* Task statement:
Show every line in the entries below where the word "optical" appears.

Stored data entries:
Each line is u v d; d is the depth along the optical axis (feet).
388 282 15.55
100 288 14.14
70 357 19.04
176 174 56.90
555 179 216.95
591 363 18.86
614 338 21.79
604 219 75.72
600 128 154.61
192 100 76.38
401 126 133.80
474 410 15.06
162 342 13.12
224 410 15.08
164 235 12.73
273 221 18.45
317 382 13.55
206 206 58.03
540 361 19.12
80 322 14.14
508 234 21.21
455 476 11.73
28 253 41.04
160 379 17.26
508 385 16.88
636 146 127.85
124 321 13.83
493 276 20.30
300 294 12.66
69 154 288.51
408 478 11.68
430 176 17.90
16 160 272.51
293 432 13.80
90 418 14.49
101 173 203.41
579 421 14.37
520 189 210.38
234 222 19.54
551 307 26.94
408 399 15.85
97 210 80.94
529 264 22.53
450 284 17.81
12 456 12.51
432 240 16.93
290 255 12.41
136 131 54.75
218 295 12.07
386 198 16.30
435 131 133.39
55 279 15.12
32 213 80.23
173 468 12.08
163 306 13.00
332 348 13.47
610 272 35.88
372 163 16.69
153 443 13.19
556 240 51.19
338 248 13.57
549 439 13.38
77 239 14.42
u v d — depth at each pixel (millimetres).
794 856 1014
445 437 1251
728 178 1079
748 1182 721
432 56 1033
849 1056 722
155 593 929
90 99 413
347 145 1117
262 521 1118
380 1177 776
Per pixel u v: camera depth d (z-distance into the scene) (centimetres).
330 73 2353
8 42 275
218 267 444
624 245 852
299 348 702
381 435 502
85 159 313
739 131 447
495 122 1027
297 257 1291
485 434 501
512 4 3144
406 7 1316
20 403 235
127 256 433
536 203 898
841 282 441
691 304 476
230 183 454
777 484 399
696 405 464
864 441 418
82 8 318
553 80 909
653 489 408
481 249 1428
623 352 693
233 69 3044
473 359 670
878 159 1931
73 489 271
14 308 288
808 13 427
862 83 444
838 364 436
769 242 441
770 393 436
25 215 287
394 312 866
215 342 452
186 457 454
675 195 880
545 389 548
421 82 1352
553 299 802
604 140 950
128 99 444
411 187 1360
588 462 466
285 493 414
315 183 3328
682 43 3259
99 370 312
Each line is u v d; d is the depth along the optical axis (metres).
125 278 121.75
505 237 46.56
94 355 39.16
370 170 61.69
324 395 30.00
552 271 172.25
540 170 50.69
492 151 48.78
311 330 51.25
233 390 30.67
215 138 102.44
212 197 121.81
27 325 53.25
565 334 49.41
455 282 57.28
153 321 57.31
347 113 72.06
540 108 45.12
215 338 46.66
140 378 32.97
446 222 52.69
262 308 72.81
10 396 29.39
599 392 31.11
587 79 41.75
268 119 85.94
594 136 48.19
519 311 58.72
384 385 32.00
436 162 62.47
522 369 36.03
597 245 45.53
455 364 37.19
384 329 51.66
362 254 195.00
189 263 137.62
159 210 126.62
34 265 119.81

* Answer section:
Each line is u v d; d is the depth along the optical axis (feet).
Each line is u v d; d is the depth along the optical axis (metres).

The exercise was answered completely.